ACTION ITEM
Of the entries below, copy only those lines that contain the word "CreationDate".
***** INPUT DATA *****
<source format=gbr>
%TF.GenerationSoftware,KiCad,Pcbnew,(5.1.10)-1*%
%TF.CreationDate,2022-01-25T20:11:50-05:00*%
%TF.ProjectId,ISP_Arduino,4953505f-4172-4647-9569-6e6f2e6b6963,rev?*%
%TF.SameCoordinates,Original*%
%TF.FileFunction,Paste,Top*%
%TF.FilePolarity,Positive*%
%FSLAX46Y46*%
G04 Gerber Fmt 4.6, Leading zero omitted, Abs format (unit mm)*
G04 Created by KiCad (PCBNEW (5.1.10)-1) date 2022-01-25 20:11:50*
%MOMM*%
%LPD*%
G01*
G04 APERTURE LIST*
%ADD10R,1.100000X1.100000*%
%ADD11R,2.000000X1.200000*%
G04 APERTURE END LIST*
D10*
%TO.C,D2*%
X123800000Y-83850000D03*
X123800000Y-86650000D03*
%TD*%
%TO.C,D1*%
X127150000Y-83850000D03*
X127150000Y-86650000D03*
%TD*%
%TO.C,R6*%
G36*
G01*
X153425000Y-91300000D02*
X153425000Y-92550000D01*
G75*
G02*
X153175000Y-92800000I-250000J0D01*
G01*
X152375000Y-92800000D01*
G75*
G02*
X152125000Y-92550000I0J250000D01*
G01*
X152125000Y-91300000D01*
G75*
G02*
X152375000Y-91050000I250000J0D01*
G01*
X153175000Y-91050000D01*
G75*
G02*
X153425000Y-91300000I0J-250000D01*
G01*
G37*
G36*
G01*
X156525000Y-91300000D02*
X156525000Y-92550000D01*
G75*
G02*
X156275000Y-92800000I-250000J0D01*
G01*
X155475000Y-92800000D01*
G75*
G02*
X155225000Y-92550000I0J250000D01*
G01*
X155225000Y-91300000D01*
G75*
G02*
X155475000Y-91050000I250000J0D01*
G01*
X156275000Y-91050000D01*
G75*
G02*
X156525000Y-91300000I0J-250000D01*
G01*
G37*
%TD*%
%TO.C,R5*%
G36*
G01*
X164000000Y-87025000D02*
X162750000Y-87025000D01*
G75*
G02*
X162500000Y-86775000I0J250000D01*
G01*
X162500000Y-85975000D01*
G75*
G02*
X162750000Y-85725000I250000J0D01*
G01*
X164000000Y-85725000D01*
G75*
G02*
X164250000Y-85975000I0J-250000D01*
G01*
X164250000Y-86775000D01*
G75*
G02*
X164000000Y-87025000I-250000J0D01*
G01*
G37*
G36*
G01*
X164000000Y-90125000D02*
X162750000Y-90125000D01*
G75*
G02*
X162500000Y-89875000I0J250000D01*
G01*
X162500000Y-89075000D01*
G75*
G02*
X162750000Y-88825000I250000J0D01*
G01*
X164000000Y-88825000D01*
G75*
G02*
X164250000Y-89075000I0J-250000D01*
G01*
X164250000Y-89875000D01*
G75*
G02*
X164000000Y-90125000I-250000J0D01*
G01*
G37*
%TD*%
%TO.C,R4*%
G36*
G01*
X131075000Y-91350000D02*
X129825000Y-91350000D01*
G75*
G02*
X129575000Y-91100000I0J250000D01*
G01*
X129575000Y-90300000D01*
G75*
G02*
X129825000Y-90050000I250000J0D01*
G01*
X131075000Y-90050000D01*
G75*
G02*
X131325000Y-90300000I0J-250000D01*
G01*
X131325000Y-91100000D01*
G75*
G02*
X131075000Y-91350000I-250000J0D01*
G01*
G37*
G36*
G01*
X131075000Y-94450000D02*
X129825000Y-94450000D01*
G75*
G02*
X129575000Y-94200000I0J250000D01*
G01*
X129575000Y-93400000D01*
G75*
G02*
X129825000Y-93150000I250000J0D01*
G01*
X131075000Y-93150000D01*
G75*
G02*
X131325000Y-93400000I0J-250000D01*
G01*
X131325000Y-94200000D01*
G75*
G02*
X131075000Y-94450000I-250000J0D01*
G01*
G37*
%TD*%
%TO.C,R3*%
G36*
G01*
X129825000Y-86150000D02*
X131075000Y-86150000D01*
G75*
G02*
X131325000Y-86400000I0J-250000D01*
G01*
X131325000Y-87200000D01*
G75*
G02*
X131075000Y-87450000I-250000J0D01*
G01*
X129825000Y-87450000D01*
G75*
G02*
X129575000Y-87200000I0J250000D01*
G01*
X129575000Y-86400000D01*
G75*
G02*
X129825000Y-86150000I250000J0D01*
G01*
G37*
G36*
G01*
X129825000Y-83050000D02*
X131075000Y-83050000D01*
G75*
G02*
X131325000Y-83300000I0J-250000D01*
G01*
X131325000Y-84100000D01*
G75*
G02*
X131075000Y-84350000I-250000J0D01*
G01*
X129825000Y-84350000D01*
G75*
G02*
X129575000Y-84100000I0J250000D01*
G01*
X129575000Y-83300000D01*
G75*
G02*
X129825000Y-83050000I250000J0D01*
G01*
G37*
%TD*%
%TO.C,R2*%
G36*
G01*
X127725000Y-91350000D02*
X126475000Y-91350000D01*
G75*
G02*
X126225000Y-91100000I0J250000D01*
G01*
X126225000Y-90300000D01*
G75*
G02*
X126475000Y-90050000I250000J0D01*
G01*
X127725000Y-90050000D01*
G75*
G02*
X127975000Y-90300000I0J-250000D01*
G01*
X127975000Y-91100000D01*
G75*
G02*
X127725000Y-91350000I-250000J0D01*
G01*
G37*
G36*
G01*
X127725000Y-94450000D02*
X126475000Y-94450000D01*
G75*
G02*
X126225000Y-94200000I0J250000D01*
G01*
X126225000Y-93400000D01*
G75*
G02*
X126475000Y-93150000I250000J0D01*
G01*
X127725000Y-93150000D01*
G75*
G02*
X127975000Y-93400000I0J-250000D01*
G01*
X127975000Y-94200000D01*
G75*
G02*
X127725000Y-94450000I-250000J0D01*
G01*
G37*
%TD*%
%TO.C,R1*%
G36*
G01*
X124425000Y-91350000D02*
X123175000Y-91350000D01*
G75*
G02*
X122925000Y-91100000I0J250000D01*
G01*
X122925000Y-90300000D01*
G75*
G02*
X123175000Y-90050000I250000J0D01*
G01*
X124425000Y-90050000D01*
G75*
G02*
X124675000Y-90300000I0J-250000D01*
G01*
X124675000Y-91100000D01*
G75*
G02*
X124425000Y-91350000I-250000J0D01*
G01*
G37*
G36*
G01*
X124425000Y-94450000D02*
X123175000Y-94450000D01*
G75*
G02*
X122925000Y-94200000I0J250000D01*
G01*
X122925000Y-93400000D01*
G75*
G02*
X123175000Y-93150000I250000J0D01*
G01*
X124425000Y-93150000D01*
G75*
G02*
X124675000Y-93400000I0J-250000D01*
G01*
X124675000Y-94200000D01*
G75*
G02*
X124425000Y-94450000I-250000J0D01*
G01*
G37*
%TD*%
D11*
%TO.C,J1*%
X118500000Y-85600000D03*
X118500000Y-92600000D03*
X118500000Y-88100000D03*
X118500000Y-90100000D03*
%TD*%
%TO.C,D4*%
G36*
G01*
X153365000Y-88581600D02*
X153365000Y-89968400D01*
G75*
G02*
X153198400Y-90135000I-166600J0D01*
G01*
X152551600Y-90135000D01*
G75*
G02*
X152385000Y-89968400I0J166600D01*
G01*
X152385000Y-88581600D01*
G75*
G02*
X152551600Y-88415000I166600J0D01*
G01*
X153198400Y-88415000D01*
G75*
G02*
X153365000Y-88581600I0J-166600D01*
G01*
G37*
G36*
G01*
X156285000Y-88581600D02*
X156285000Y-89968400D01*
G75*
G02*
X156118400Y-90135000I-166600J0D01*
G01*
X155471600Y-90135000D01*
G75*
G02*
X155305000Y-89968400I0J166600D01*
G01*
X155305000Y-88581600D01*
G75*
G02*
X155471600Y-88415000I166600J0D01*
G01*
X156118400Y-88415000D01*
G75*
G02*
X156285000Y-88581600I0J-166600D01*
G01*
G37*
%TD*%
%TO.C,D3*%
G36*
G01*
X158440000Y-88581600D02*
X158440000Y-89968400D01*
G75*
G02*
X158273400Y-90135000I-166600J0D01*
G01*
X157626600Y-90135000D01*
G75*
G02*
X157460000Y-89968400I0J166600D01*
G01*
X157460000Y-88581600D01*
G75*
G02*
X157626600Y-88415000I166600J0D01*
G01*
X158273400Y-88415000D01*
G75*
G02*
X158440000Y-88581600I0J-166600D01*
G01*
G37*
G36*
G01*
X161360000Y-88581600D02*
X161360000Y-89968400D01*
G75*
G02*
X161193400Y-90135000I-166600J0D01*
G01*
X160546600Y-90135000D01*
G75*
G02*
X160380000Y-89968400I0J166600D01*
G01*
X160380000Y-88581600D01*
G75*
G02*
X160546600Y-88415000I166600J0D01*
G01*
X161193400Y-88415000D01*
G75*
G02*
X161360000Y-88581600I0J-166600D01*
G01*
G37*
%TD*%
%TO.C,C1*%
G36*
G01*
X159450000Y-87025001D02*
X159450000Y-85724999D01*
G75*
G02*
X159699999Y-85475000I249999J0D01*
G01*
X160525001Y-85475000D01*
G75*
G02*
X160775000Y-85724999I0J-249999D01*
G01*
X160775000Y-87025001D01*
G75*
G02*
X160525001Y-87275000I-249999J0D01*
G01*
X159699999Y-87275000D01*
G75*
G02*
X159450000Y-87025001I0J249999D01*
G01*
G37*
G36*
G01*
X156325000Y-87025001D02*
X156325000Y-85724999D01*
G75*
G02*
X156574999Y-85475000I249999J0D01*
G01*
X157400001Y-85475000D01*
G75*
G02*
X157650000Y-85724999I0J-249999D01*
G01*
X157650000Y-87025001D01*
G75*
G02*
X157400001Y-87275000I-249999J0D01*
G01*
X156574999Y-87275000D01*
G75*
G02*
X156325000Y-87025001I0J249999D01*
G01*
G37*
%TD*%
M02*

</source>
*****
***** INPUT DATA *****
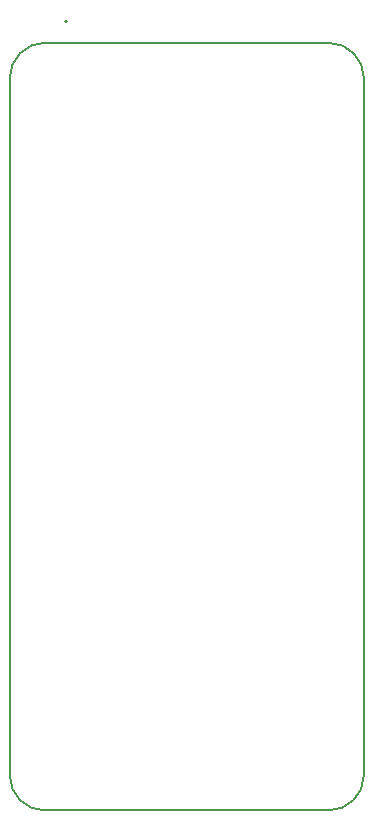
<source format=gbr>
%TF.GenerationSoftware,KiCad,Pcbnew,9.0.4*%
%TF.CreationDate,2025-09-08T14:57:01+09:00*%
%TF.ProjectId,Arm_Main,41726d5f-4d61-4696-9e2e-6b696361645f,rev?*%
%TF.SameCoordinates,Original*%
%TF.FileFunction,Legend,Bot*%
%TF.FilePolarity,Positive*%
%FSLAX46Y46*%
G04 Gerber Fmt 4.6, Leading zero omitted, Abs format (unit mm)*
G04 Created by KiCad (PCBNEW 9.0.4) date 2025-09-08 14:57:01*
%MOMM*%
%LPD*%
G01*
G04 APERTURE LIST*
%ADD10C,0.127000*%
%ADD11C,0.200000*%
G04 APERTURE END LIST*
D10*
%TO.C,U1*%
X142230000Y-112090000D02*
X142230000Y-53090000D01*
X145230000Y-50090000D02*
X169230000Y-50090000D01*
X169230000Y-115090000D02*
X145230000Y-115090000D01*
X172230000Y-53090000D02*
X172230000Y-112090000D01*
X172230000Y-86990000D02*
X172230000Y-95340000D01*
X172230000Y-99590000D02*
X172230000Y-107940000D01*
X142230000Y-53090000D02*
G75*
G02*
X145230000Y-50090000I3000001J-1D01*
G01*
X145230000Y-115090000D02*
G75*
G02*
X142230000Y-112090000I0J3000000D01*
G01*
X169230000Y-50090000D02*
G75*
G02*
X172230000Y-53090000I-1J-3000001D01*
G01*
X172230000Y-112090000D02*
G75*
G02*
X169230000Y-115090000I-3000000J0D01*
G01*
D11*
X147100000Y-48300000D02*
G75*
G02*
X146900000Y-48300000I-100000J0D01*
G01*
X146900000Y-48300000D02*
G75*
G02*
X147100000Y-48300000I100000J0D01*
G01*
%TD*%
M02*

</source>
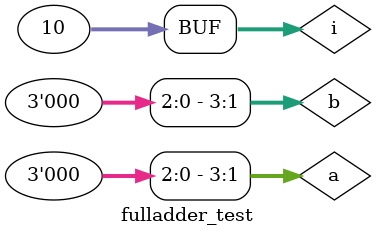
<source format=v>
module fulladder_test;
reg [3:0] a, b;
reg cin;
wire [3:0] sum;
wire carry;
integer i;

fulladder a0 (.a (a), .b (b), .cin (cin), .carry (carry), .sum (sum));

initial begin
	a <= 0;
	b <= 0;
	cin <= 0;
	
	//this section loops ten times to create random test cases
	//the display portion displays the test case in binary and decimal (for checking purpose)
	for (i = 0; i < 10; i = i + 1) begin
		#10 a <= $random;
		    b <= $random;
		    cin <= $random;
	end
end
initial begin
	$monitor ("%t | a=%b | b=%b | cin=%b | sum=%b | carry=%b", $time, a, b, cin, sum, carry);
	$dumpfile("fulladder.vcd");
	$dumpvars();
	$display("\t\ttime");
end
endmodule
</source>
*****
EXERCISE RESPONSE
%TF.CreationDate,2022-01-25T20:11:50-05:00*%
%TF.CreationDate,2025-09-08T14:57:01+09:00*%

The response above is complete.